Then when I finally got full control, and could actually DO THINGS in the game world, THEN I started enjoying myself. I don't know why it forced me to wait before letting me do stuff, but it's kind of alienating two completely separate demographics:
1) People that genuinely enjoy the hands off gameplay with only the occasional fight would be sorely alienated to find out that that's only every now and again now, and now you're expected to make every choice for yourself now.
2) Peopl like myself that don't like it, and are immediately turned off by the game's on-the-rails storytelling and want to DO THINGS, and are never assured that the opportunity to have freedom is two hours away, so they're likely to be alienated in that way.
So I think that design was superbly poor.
However, once I got into the game and started enjoying myself with the world, I gotta say I really liked it.

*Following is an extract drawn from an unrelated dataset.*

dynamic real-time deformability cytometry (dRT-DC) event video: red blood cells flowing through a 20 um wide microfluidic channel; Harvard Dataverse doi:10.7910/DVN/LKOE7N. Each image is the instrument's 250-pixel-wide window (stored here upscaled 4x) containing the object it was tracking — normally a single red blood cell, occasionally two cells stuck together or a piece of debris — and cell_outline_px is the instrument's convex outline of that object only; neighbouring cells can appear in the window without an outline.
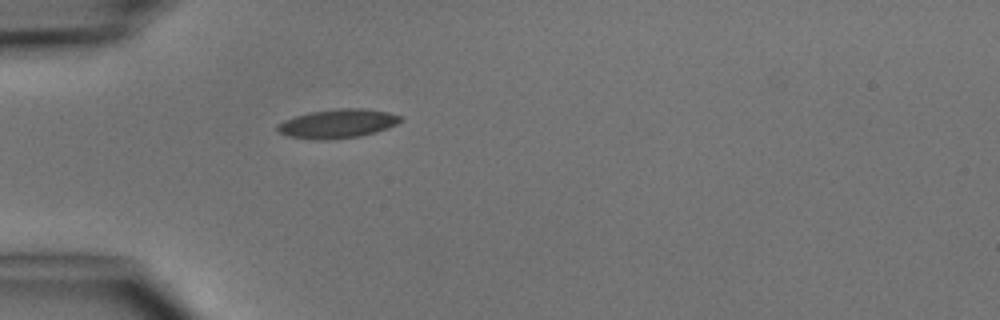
{"species": "common noctule bat (a hibernating species)", "species_latin": "Nyctalus noctula", "temperature_condition": "cold", "stored_images_in_passage": 1, "camera_frame_rate_fps": 3000, "um_per_image_px": 0.085, "animal": {"sex": "male", "body_mass_g": 15.6}, "frame": {"image": 1, "passage_image": 1, "time_ms": 0.0, "image_size_px": [1000, 320], "cell_outline_px": [[404, 120], [388, 128], [360, 136], [324, 140], [316, 140], [288, 136], [280, 132], [276, 128], [276, 124], [284, 120], [308, 112], [340, 108], [360, 108], [388, 112], [400, 116]], "centroid_in_image_um": [28.68, 10.5], "position_along_channel_um": 56.3, "area_um2": 20.69}}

The world is very small and never gets much larger, but there's alot of things to do. You have roughly a year of in-game time to interact with it and get everything you want out of it.
In that year, the highlight is interacting with your team members, other classmates, and other people through clubs and occupations to build social links that help you in the actual dungeoneering aspect of the game. While that was all well and good, the characters were really involving and I enjoyed learning all their backstories.
I thought that the actual combat was interesting, but when all was said and done, I wish it had asked more of me. The final boss felt like more of the same old same old that I'd been dominating in all the dungeons prior, and I really hate that. I found myself enjoying the domestic portions where you develop social links far more than the combat and adventuring portion, because the game is structured in such a way that your actions ARE important because everything eats time, and of that you only have so much so you have to go in your mind "What's most important to me that I'm going to spend my completely finite resource on it?" and so the relationships in the game become important to you. Apparently if you follow a guide you can play in the most efficient way possible and max out everyone's social links, but that's missing the point completely IMO.
However, with everything over and done with, I still feel unsatisfied. Even though the time mechanics gives your actions an inflated sense of importance, it feels like you're never presented with any real, hard choices to make. That everything in the world was smoothed over to present a very clean, almost kid-friendly world where you never have to make any real hard choices, suffer any lasting sacrifices, or face any critical dilemmas that you can't walk away from. By the time the ending rolls around, the game's all too happy to snatch the last few days of your calendar away from you, and hurtle you back into hands-off storymode, where you're given the specially prepared perfect happy Disney-esque ending that you've been playing 80-90 hours to see, and it just feels hollow and forced.
The stinger though, the real stinger, is that in the game, you get into close familial, platonic, and romantic relationships with a plethora of other characters, and at the end they're all gushing their hearts out of you saying how much they're going to miss you and how they're never going to forget you... and your Main Character doesn't say or do anything, he just stands there ramrod stiff doing nothing except listen on your behalf, and that, that right there, really left a sour taste in my mouth as a final note to the game.
I'm thinking "Okay, Main character, we've been through alot together, I've only been controlling you for what amounts to over 3... almost 4 solid fucking days now. It's been a long time since I've gotten invested in a videogame, so I'm sorry if I have some high expectations for you. I know you're supposed to be the voiceless, emotionless stand-in for the player, much like Crono before you you're not supposed to be your own character, merely the surrogate for myself in the game world. However, I like to think that while you started as a blank slate at the game's start, that I've only been guiding you, molding you so that while you reflect me, you can trust that how I've molded you entitles you to continue thinking in ways that are consistent with the choices I've forced you to choose. I say this because, at the end of this game, as your short digital life draws to a close, I'll forgive you if you rebel against me and desperately grab at the smallest hint of your own identity while you still have the opportunity. I'd be so proud to see you at the end of it all, if you break down crying having to leave the family that loved you and housed you and fed you, if you lose control and hug all your friends that supported you and protected you in the wildly dangerous adventure you shared, if you get emotional and passionate at having to leave your girlfriend and kiss her goodbye like you really mean it, I'll forgive you because that's how I molded you to be! ... and the fact that you don't, that you just continue staring in silence as the credits roll, that despite all the time we've spent together, you still haven't grown any... I can only say that I'm so disappointed."